> [Request]: Rewrite every row below with "catalogue" swapped for "catalog" and everything else left as it is.

> [Data supplied]:
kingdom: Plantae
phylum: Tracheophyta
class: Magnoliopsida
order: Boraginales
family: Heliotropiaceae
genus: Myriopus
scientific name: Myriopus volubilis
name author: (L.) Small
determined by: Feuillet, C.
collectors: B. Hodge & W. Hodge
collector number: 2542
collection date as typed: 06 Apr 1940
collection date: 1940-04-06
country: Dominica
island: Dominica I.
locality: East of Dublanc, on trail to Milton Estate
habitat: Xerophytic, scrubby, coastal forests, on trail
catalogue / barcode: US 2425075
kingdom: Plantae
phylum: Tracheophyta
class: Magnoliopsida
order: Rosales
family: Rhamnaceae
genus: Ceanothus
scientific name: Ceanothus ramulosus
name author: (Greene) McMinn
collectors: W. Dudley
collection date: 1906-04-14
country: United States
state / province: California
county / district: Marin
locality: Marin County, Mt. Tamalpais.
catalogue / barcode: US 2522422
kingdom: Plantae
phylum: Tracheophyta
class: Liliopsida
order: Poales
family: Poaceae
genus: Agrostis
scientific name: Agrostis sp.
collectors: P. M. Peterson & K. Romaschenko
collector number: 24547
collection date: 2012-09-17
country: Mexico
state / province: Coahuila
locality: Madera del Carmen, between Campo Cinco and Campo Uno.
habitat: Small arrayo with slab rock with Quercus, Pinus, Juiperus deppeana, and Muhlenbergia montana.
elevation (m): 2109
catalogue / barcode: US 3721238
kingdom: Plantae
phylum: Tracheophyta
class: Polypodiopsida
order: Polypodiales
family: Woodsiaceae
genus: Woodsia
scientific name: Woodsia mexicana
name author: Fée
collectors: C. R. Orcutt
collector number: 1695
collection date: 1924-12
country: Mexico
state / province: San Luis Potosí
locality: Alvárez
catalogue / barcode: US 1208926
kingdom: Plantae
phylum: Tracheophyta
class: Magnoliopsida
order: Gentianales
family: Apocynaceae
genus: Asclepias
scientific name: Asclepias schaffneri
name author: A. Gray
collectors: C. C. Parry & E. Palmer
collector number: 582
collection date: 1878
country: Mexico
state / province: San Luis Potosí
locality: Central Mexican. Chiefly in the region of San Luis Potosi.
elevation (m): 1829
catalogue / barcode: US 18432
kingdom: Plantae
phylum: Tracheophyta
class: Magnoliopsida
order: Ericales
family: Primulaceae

> [Expected answer]:
kingdom: Plantae
phylum: Tracheophyta
class: Magnoliopsida
order: Boraginales
family: Heliotropiaceae
genus: Myriopus
scientific name: Myriopus volubilis
name author: (L.) Small
determined by: Feuillet, C.
collectors: B. Hodge & W. Hodge
collector number: 2542
collection date as typed: 06 Apr 1940
collection date: 1940-04-06
country: Dominica
island: Dominica I.
locality: East of Dublanc, on trail to Milton Estate
habitat: Xerophytic, scrubby, coastal forests, on trail
catalog / barcode: US 2425075
kingdom: Plantae
phylum: Tracheophyta
class: Magnoliopsida
order: Rosales
family: Rhamnaceae
genus: Ceanothus
scientific name: Ceanothus ramulosus
name author: (Greene) McMinn
collectors: W. Dudley
collection date: 1906-04-14
country: United States
state / province: California
county / district: Marin
locality: Marin County, Mt. Tamalpais.
catalog / barcode: US 2522422
kingdom: Plantae
phylum: Tracheophyta
class: Liliopsida
order: Poales
family: Poaceae
genus: Agrostis
scientific name: Agrostis sp.
collectors: P. M. Peterson & K. Romaschenko
collector number: 24547
collection date: 2012-09-17
country: Mexico
state / province: Coahuila
locality: Madera del Carmen, between Campo Cinco and Campo Uno.
habitat: Small arrayo with slab rock with Quercus, Pinus, Juiperus deppeana, and Muhlenbergia montana.
elevation (m): 2109
catalog / barcode: US 3721238
kingdom: Plantae
phylum: Tracheophyta
class: Polypodiopsida
order: Polypodiales
family: Woodsiaceae
genus: Woodsia
scientific name: Woodsia mexicana
name author: Fée
collectors: C. R. Orcutt
collector number: 1695
collection date: 1924-12
country: Mexico
state / province: San Luis Potosí
locality: Alvárez
catalog / barcode: US 1208926
kingdom: Plantae
phylum: Tracheophyta
class: Magnoliopsida
order: Gentianales
family: Apocynaceae
genus: Asclepias
scientific name: Asclepias schaffneri
name author: A. Gray
collectors: C. C. Parry & E. Palmer
collector number: 582
collection date: 1878
country: Mexico
state / province: San Luis Potosí
locality: Central Mexican. Chiefly in the region of San Luis Potosi.
elevation (m): 1829
catalog / barcode: US 18432
kingdom: Plantae
phylum: Tracheophyta
class: Magnoliopsida
order: Ericales
family: Primulaceae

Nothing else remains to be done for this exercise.